[Brano di testo]
Certo, anche ad Oslo non mancano quei mostri marini che sono le navi da crociera, ad inquinare visivamente, e non solo, la meraviglia dei fiordi.
Decido di veicolare i miei nostalgici e angosciati pensieri verso il Museo Munch. Del resto, quale luogo migliore per fare i conti con il mio cuore perpetuamente nero?
Ho sempre amato Munch, sin dalla mia prima adolescenza inquieta e kierkegaardianamente timorosa e tremante, proprio per quel comune sentire dolente: l’amore, la malattia, la morte, nella mancanza assoluta di Dio.
Munch dipinge sentimenti estremi secondo una tecnica pittorica fatta talvolta di pennellate ondulate o curvilinee, come ad assecondare un “flusso di coscienza”, talvolta pennellate che sono veri e propri graffi o scarabocchi infantili, come invece ad assecondare uno spontaneismo primitivo o selvaggio.
Le tematiche svolte graficamente e pittoricamente da Munch appartengono ai classici snodi esistenziali di cui sopra.
[/Brano di testo]
= Esercizi da svolgere =
**1.** Riassumi in due frasi il brano su Oslo e il Museo Munch.
**2.** Prosegui il brano su Oslo e il Museo Munch a partire dalla sua ultima frase.
[Dati registrati]
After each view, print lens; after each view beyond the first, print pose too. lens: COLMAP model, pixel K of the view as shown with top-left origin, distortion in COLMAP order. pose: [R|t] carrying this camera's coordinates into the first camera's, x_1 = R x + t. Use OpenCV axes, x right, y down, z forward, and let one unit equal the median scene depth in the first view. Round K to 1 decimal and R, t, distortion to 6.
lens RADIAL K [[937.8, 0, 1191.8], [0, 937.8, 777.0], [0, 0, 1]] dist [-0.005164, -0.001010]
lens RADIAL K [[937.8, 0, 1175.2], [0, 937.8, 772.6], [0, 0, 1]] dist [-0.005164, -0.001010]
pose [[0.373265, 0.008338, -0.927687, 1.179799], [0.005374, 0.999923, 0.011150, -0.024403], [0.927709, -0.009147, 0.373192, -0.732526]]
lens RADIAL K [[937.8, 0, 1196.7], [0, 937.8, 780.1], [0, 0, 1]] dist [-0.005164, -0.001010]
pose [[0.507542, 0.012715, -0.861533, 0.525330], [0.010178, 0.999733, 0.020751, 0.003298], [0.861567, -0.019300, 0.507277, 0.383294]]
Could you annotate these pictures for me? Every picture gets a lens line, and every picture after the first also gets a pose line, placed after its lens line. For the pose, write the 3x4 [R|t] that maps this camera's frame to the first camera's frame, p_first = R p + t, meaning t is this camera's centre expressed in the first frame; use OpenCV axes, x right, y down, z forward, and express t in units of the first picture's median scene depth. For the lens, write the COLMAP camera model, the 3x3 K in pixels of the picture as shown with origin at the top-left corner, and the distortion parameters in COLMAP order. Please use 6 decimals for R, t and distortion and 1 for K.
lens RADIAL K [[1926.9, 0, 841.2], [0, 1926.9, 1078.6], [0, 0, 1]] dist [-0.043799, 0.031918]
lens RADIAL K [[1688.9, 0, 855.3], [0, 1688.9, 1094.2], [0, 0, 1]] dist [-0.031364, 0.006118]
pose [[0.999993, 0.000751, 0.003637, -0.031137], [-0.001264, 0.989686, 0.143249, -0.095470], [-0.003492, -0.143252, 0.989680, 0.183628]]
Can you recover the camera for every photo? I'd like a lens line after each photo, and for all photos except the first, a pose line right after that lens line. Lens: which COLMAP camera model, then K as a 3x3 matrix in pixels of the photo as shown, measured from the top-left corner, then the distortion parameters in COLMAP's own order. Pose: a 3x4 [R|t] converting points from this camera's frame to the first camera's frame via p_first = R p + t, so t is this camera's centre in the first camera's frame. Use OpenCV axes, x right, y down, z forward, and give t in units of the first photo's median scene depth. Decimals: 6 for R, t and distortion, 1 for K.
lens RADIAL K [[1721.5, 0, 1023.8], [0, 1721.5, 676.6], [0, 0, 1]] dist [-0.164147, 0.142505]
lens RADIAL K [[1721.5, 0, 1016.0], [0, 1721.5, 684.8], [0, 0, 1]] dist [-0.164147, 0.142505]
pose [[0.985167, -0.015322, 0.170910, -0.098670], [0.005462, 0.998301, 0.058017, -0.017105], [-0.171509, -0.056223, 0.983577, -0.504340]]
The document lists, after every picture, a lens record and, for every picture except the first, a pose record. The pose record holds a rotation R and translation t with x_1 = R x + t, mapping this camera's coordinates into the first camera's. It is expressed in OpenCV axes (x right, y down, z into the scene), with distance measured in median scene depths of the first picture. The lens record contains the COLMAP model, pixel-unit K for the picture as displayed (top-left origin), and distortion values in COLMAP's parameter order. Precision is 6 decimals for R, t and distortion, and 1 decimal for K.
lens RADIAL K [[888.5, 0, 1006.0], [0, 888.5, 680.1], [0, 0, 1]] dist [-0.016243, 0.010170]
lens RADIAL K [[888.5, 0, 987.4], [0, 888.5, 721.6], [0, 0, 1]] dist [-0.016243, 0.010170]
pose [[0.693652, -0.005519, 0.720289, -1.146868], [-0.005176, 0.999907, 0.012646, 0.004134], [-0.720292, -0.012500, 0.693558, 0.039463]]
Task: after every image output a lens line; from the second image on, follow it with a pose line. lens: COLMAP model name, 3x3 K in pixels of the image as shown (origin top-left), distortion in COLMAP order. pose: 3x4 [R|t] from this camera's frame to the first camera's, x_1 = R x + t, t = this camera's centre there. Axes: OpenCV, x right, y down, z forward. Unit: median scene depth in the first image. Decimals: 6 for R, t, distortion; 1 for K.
[/Dati registrati]
= Le tue risposte =
**1.** A Oslo le navi da crociera deturpano la vista dei fiordi, e chi scrive sceglie di rivolgere i propri pensieri nostalgici al Museo Munch, pittore amato fin dall'adolescenza per il comune sentire su amore, malattia e morte in assenza di Dio. Munch ritrae sentimenti estremi con pennellate ora ondulate, come a seguire un flusso di coscienza, ora simili a graffi o scarabocchi infantili, come a seguire uno spontaneismo primitivo.

**2.**
La ricchezza e la complessità dell’opera di Munch mi spingono a focalizzare questo mio intervento per Deep Hinterland solo su un paio di espressioni artistiche del genio norvegese: la melanconia delle sue lune e il suo rapporto con la nudità.
LE LUNE. È nelle lune che si esprime tutto il lirismo di Munch, lo struggimento emotivo dell’artista. Per quanto mi riguarda ho sempre visto quelle lune nella loro estensione luminosa: non tanto o non solo il tondo pieno in alto da cui la luce scaturisce, ma il verticale fascio di luce che termina tondeggiante nel mare di un fiordo o nelle acque di un lago.
In quel cono luminoso ho sempre visto le fattezze di un pene che sfiora appena quelle acque gelide, ma che poi non riesce a penetrare, a far sue. In quella classica condizione di “incomunicabilità tra i sessi” che più tardi affronterà anche Magritte tramite il suo celebre dipinto “Gli Amanti” (1928). La Melanconia delle Lune di Munch è nello struggimento amoroso, il desiderio mai pago nell’attesa o nel ricordo.
I NUDI. Dalle didascalie in mostra relative alla sezione “Nudi”, l’idea che ogni persona reagisce a modo suo di fronte alla nudità: quando prevale la timidezza ed il senso di vulnerabilità, si preferisce nascondersi; in altri casi prevale il senso di liberazione ed un sentimento di forza.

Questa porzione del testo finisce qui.